What can be said about Little Bulb’s Christmas show for little people, except that it’s completely adorable and you should go and see it? It expertly treads the line between sweet and saccharine, providing many moments of pure, unadulterated theatrical joy – for both children and nominal grown-ups.

We are a band of brave explorers, leaving brave Bristol on our brave ship, to bravely go adventuring with the very brave Sir Peregrine Falcon, our brave guide. He’s so brave he has his very own song about how jolly brave he is. It’s whimsical and charming, and all just rather lovely. Sir Peregrine, played by Alex Scott, is bearded and booming, but never less than gentle with the excitable children in the front rows. He’s off to Antarctica, sustained only by fish-brain and sea slime sandwiches (cue much ewwww-ing from the delighted audience), in search of the fabled owlarbear – a fabulous, shy creature with the head and wings of an owl, and the body of a bear, which just wants to show off its dancing skills. As I said, adorable.

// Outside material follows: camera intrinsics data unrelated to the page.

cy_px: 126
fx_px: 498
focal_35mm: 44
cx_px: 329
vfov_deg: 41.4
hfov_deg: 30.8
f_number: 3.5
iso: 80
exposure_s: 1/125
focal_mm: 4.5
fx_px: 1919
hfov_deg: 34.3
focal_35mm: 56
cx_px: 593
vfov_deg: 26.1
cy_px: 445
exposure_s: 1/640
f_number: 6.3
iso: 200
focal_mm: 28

Sir Peregrine is aided and abetted on his journey by all manner of creatures, all played with immense energy and humour by Clare Beresford and Dominic Conway. We meet some rather mean-spirited prancing snowflakes, a pair of ice-skating penguins, some argumentative seals, two thieving seagulls (who perform a hilarious bird-ballet of little grace and much giggling), some rather wonderful glowing jellyfish and, of course, the owlarbear.

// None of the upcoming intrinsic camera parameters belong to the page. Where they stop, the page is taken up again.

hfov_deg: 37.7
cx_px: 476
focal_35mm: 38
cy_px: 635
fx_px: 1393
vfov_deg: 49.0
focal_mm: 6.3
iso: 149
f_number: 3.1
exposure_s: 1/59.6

The story is simple (a quest with a happy ending), but what Little Bulb does so well is to immerse its audience, young and old, in the world of the story. All of the animal characters are captivating and convincing, and the length is nicely judged to keep even the smallest enthralled. In fact, several very tiny toddlers were so involved that there was more than one stage-invader, especially when an lovely under-sea scene engulfed the stage in bubbles. I may even have popped one myself.

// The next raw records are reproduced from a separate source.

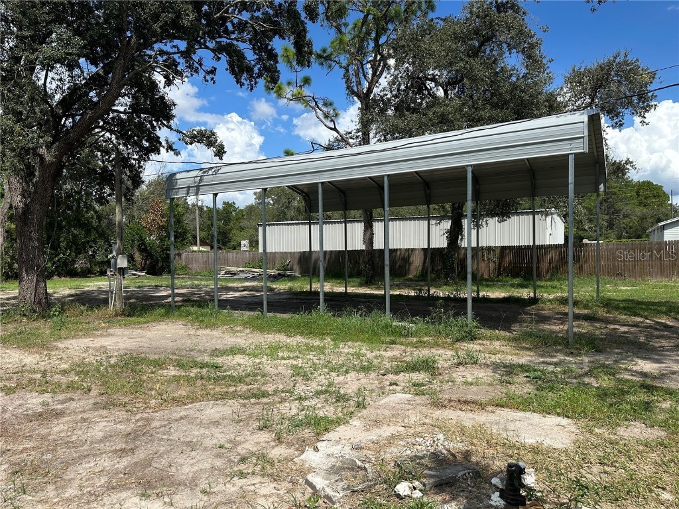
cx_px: 340
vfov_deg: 56.8
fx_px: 471
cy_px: 254
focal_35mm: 24
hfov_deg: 71.6
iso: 80
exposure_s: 1/5525
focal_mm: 6.86
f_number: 1.78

These three are not afraid to be a bit silly in order to provide entertainment, but it’s so well-judged that it never slips over into humiliation. Likewise, all of the audience participation is handled well, even the tiny heckler: when Sir Peregrine boomed, “Did you like the owlarbear?” the entire audience shouted back “yeeeeeeees”, except one little girl who stood up, folded her arms and said, very firmly, “No I didn’t.” (She was won over in the end – he checked.)

It’s hard to see how anyone could not be won over by this show. It’s gentle, funny and absolutely alive with theatrical magic. Go, with or without a small child.